Instructions for the task
Pull out, word for word, everything from the line containing "Which has a" down to the end of the entries below. Leave the pictures out.

- - - -

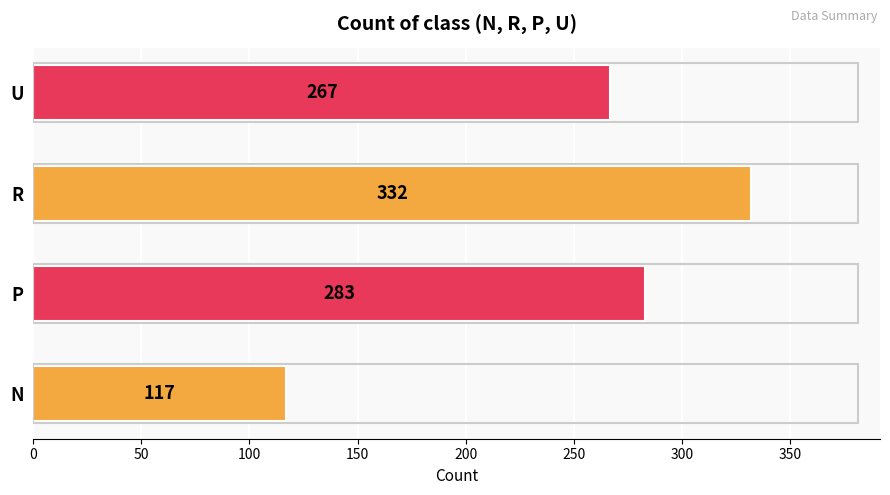

Reading top to bottom, transcribe all the data shown in this chart.

U=267	R=332	P=283	N=117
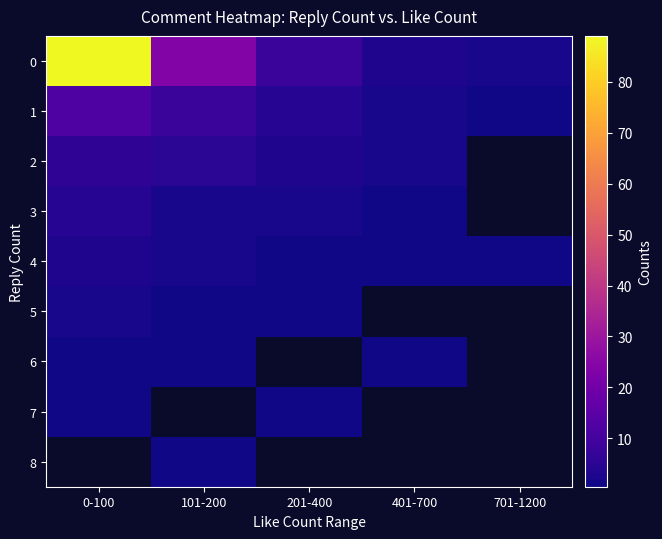

Reading left to right, what are all the values shown in this chart?

0: 0-100=89	101-200=24	201-400=8	401-700=3	701-1200=2
1: 0-100=12	101-200=8	201-400=4	401-700=2	701-1200=1
2: 0-100=6	101-200=5	201-400=3	401-700=2	701-1200=0
3: 0-100=4	101-200=2	201-400=2	401-700=1	701-1200=0
4: 0-100=3	101-200=2	201-400=1	401-700=1	701-1200=1
5: 0-100=2	101-200=1	201-400=1	401-700=0	701-1200=0
6: 0-100=1	101-200=1	201-400=0	401-700=1	701-1200=0
7: 0-100=1	101-200=0	201-400=1	401-700=0	701-1200=0
8: 0-100=0	101-200=1	201-400=0	401-700=0	701-1200=0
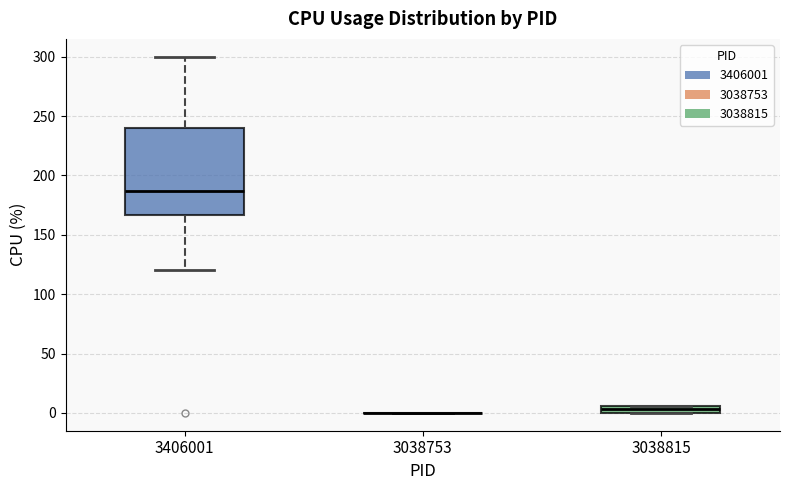

Where is the lower edge of the box at x = 3406001 on the y-axis? The values are not printed on the chart, so give them approximately, as read against the axis.

165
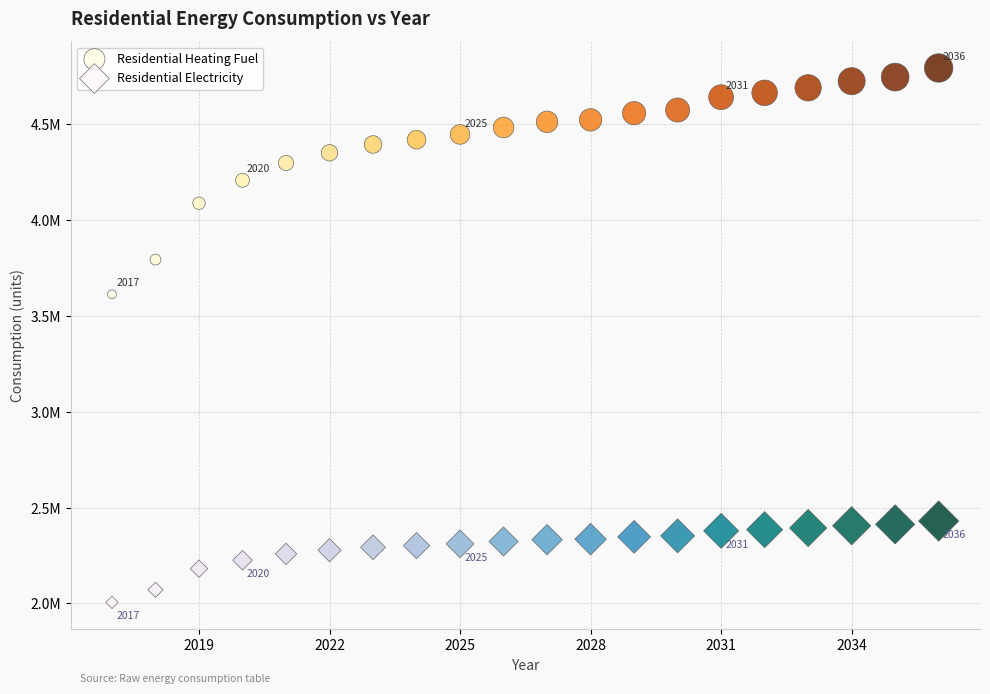

Which series reaches the maximum Y coordinate?

Residential Heating Fuel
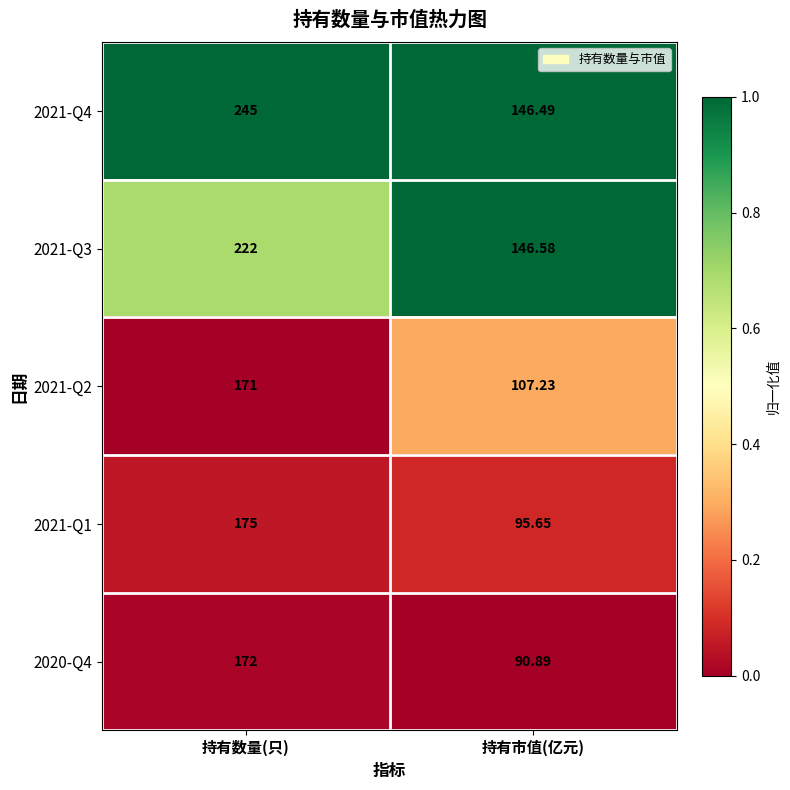

At 持有市值(亿元), list the series in order from largest to smallest.

2021-Q3, 2021-Q4, 2021-Q2, 2021-Q1, 2020-Q4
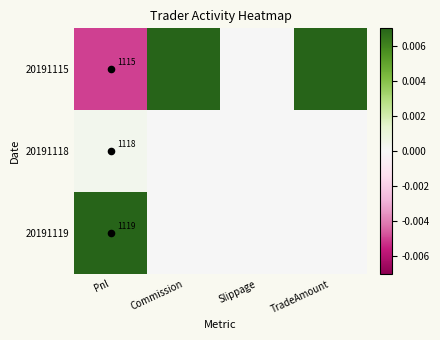

Which has a higher value, Commission or Slippage?

Commission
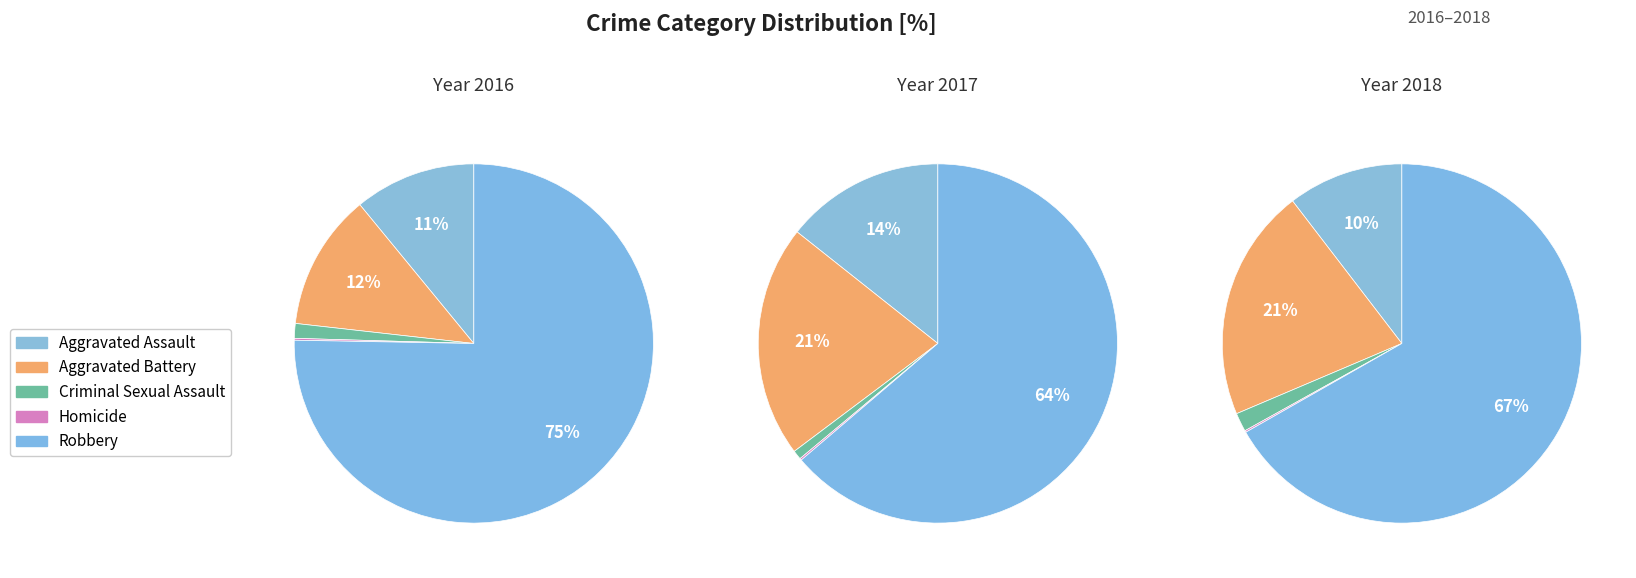

The Aggravated Battery slice represents 9% of the pie. True or false?

False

- - - -

Solution below
Which has a higher value, Commission or Slippage?

Commission

The Aggravated Battery slice represents 9% of the pie. True or false?

False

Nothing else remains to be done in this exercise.